[Return to Sta113 Home]

STA113: Lab 5 (Friday, 15 October, 2004)



The Central Limit Theorem demonstrated on a uniform population

In Lab 4 we learned to do so several different kinds of simulations in MatLab. Then in class you saw how simulations in MatLab can be used to demonstrate the Central Limit Theorem. In this lab you will write your own simulations to deomstrate your understanding of the Central Limit Theorem, and will write a short report about what you learned.

Below is the code used in class for the demonstration of the Central Limit Theorem.


m=1; n=1000;
y=unifrnd(0,1,n,m); % draw random samples from Unif(0,1)
subplot(2,2,1);
histadjusted(y,32);
set(gca, 'XLim', [-0.05,1.05]);

m=2; 
subplot(2,2,2);
y=unifrnd(0,1,n,m);
histadjusted(mean(y,2),32);
set(gca, 'XLim', [-0.05,1.05]);

m=3;subplot(2,2,3)
% The same thing is now done as before.

m=5; subplot(2,2,4);
y=unifrnd(0,1,n,m);
histadjusted(mean(y,2),32);
set(gca, 'XLim', [-0.05,1.05]);
legend('sample size=5');
% The legend can, of course, be put on any of the graphs.

[umean, uvar]=unifstat(0,1);
% (umean, uvar) are the mean and variance of Unif(0,1)
hold on;
x=(0:50)./50;
h=plot(x, normpdf(x, umean, sqrt(uvar/m)));
set(h, 'color', [1 0 0]); % draw a red normal density curve
hold off;

% This was not done in class, but you might of course
% also examine the normality by making a normal probability
% plot:
qqplot(mean(y,2));


Assignment (due 22 October)

Complete the tasks described below and write a short (at most three pages, including graphs) report explaining what you've done and what it demonstrates.

The tasks
  1. Let X be the duration of a telephone call to the Durham Public Library. Suppose, as some studies have suggested is often the case, that X has an exponential distribution. Suppose further that X has a mean duration of two minutes.

  2. Simulate 5000 phone calls' durations and make a histogram of them. The MatLab command for simulating from an exponential distribution is exprnd.

  3. Suppose you were to take averages of X's in sets of four. That is, you take random samples of four independent phone calls and average their durations together. Simulate 5000 such sample averages and make a histogram of them.

  4. Repeat the above for samples of sizes 9 and size 100.

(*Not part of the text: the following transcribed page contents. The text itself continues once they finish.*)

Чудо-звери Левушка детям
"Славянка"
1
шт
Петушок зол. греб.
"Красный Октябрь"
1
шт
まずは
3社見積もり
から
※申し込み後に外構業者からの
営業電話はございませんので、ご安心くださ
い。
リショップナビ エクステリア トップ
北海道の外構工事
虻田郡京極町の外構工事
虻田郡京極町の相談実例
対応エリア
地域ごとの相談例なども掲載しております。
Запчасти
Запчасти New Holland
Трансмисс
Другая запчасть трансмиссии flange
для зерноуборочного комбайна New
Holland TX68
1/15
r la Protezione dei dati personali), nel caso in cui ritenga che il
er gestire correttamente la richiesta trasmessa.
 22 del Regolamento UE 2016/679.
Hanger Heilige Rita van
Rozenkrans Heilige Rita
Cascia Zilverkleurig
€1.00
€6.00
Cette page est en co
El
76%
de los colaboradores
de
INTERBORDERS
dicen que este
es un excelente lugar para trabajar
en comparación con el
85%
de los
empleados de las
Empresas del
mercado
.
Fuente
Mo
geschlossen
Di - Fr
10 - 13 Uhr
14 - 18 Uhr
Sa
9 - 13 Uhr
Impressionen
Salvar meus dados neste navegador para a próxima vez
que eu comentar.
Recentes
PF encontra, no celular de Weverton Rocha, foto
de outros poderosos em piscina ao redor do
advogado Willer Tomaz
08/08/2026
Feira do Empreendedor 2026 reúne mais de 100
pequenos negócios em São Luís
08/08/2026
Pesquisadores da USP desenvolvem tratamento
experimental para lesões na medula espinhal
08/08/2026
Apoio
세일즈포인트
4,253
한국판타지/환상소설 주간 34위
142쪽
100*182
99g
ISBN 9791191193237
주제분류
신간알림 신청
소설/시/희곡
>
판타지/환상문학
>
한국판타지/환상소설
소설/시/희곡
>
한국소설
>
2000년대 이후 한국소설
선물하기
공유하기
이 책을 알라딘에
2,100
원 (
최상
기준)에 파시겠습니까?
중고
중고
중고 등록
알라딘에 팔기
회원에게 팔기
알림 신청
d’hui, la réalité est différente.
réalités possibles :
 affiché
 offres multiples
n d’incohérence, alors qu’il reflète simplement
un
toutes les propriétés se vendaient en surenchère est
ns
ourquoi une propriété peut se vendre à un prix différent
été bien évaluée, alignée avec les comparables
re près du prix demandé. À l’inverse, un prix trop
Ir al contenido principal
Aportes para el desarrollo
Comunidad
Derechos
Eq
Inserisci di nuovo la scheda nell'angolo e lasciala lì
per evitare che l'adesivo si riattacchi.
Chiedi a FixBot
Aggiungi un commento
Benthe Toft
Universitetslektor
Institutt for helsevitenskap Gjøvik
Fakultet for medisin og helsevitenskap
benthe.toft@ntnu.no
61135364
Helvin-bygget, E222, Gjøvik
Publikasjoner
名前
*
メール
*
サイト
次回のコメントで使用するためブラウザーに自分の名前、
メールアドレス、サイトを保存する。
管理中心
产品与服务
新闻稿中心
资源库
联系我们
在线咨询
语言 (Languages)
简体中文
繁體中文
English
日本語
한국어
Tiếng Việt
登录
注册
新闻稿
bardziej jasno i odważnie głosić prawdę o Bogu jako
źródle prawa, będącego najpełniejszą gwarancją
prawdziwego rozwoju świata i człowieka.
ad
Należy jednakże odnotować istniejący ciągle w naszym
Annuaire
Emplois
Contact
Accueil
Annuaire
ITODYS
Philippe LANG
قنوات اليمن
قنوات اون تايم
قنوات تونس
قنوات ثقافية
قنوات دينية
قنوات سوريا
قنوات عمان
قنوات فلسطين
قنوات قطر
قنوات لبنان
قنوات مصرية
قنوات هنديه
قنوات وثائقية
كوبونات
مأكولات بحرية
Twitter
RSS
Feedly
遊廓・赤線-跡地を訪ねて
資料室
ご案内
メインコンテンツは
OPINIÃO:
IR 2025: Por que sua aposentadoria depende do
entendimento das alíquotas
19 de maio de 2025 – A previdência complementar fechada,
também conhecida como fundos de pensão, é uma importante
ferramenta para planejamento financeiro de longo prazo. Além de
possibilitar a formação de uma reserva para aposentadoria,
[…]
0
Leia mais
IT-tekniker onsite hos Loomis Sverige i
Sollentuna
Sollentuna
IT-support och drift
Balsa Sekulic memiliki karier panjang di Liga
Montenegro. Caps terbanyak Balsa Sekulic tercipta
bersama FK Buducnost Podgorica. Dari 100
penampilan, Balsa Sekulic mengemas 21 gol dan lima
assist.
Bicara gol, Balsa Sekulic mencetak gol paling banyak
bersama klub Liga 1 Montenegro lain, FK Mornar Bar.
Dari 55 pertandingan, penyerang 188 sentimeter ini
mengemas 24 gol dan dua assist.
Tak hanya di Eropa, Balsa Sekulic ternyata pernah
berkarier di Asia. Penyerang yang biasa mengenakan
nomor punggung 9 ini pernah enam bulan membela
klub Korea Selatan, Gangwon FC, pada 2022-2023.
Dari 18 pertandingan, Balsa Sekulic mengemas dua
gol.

  5. For the histogram of sample means of sample size 100, superimpose an appropriate normal pdf on the graph.

  6. Make normal probability plots for each of the four simulation results above.

  7. For each of the four simulations, find the mean and standard deviation of the sample means. What appears to be the relationship between sample size and the mean of the sample means? Between sample size and the standard deviation of the sample means?